WHAT TO PRODUCE » Reproduce the Liaoning provincial government text word for word, in full.

# Start of DOCUMENT EXCERPT

- Established: June 1954; 71 years ago

Leadership
- Governor: Wang Xinwei 1 March 2025
- Parent body: Central People's Government Liaoning Provincial People's Congress
- Elected by: Liaoning Provincial People's Congress

Website
- www.ln.gov.cn

= Liaoning Provincial People's Government =

The Liaoning Provincial People's Government is the local administrative agency of Liaoning. It is officially elected by the Liaoning Provincial People's Congress and is formally responsible to the Liaoning Provincial People's Congress and its Standing Committee. Under the country's one-party system, the governor is subordinate to the secretary of the Liaoning Provincial Committee of the Chinese Communist Party. The Provincial government is headed by a governor, currently Wang Xinwei.

== History ==
In June 1954, according to the decision of the 32nd meeting of the Central People's Government Committee, it was established by merging the former Liaodong Provincial People's Government, Liaoxi Provincial People's Government and the Dalian People's Administrative Office. In 1955, it was reorganized into the Liaoning Provincial People's Committee. In 1968, the Liaoning Provincial Revolutionary Committee was established. In January 1980, the Liaoning Provincial Revolutionary Committee was abolished and the Liaoning Provincial People's Government was re-established.

# End of DOCUMENT EXCERPT
# Start of ENTRIES

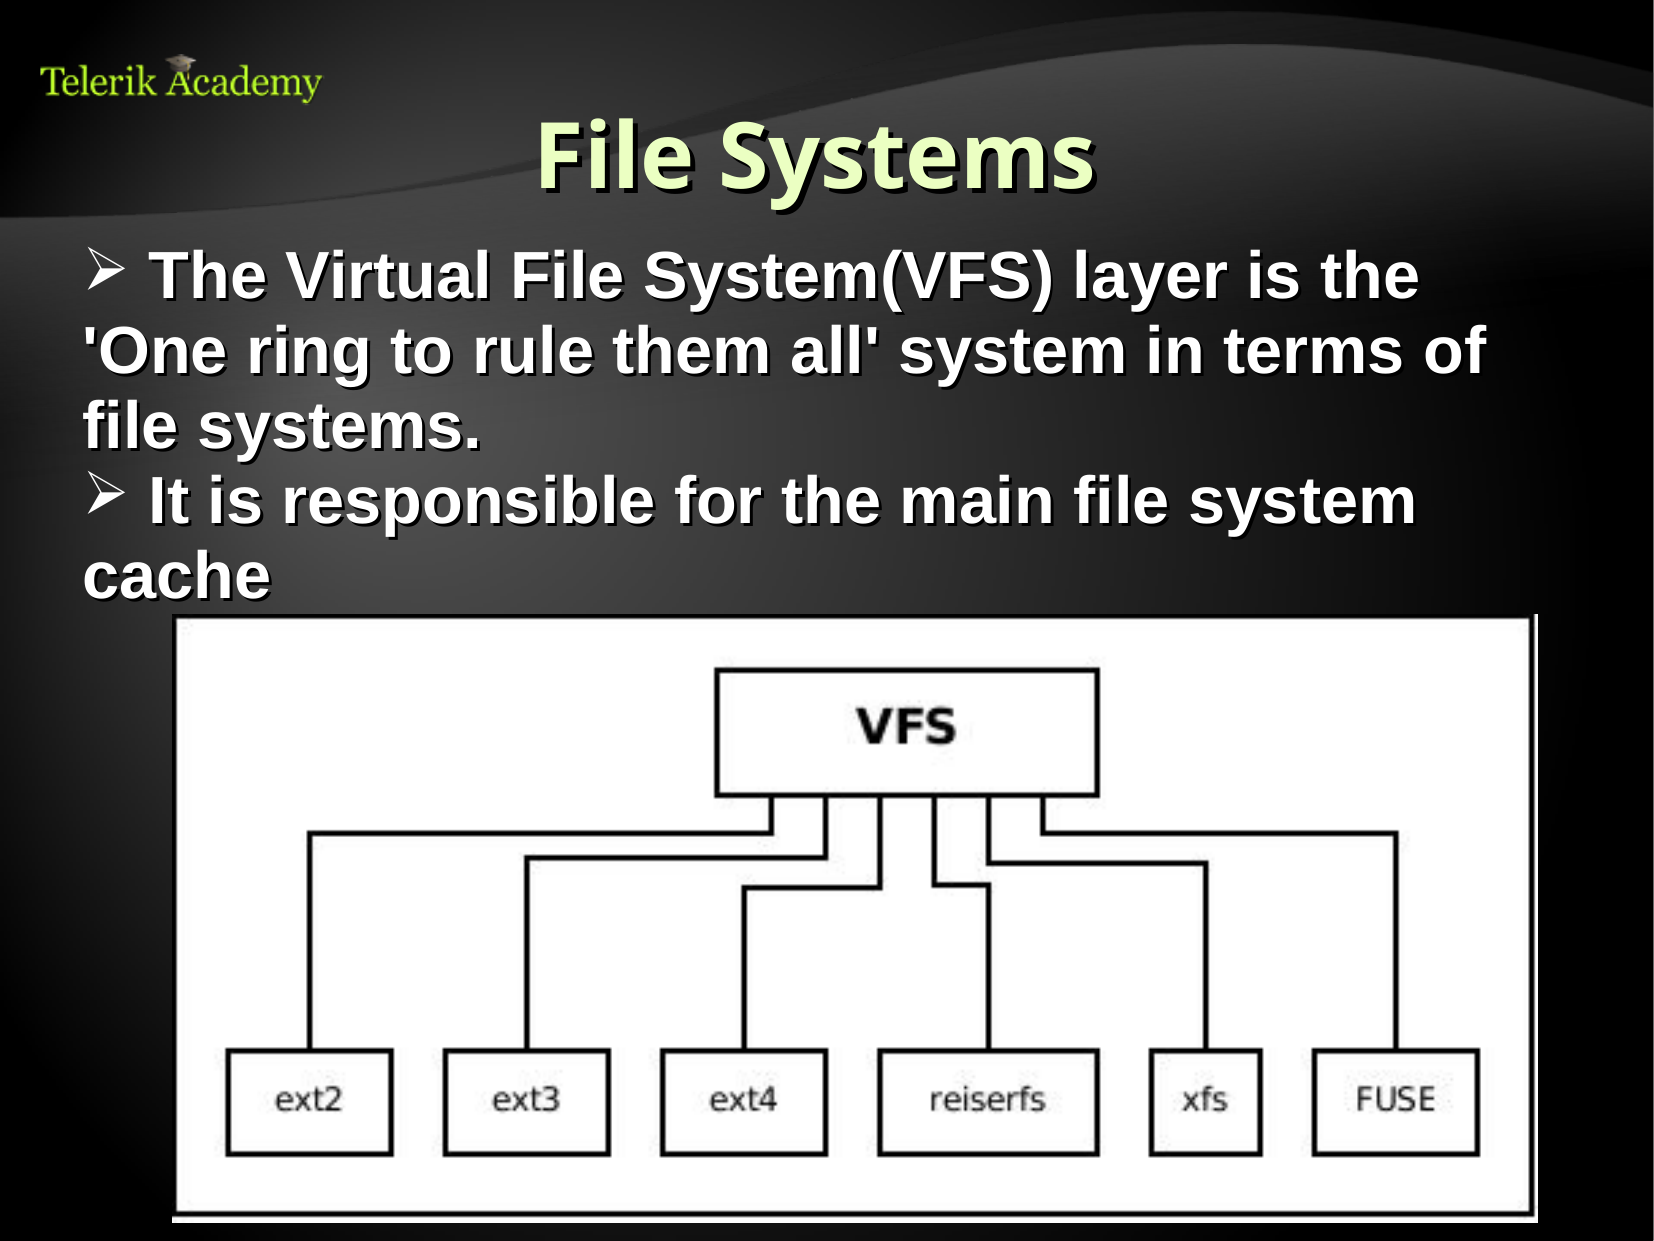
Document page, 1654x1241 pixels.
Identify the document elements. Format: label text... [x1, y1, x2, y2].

picture [0, 0, 1654, 1241]
subtitle The Virtual File System(VFS) layer is the 'One ring to rule them all' system in terms of file systems. It is responsible for the main file system cache [82, 177, 1538, 898]
title File Systems [82, 49, 1571, 257]
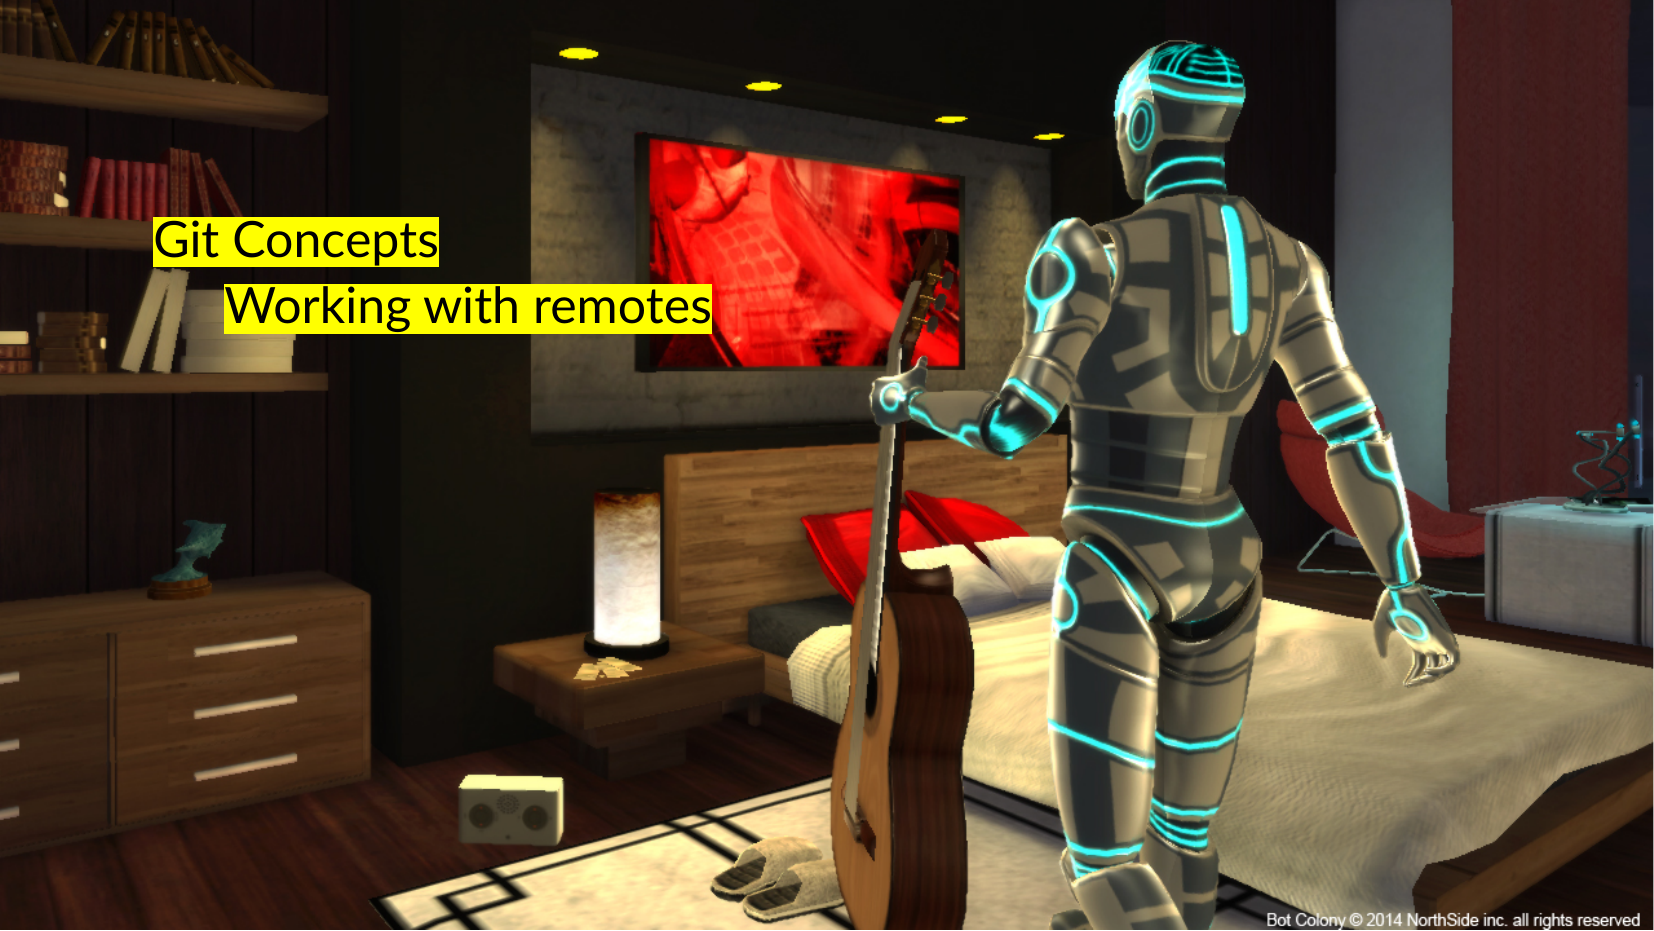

# End of ENTRIES

ANSWER TO THIS TASK »
- Established: June 1954; 71 years ago

Leadership
- Governor: Wang Xinwei 1 March 2025
- Parent body: Central People's Government Liaoning Provincial People's Congress
- Elected by: Liaoning Provincial People's Congress

Website
- www.ln.gov.cn

= Liaoning Provincial People's Government =

The Liaoning Provincial People's Government is the local administrative agency of Liaoning. It is officially elected by the Liaoning Provincial People's Congress and is formally responsible to the Liaoning Provincial People's Congress and its Standing Committee. Under the country's one-party system, the governor is subordinate to the secretary of the Liaoning Provincial Committee of the Chinese Communist Party. The Provincial government is headed by a governor, currently Wang Xinwei.

== History ==
In June 1954, according to the decision of the 32nd meeting of the Central People's Government Committee, it was established by merging the former Liaodong Provincial People's Government, Liaoxi Provincial People's Government and the Dalian People's Administrative Office. In 1955, it was reorganized into the Liaoning Provincial People's Committee. In 1968, the Liaoning Provincial Revolutionary Committee was established. In January 1980, the Liaoning Provincial Revolutionary Committee was abolished and the Liaoning Provincial People's Government was re-established.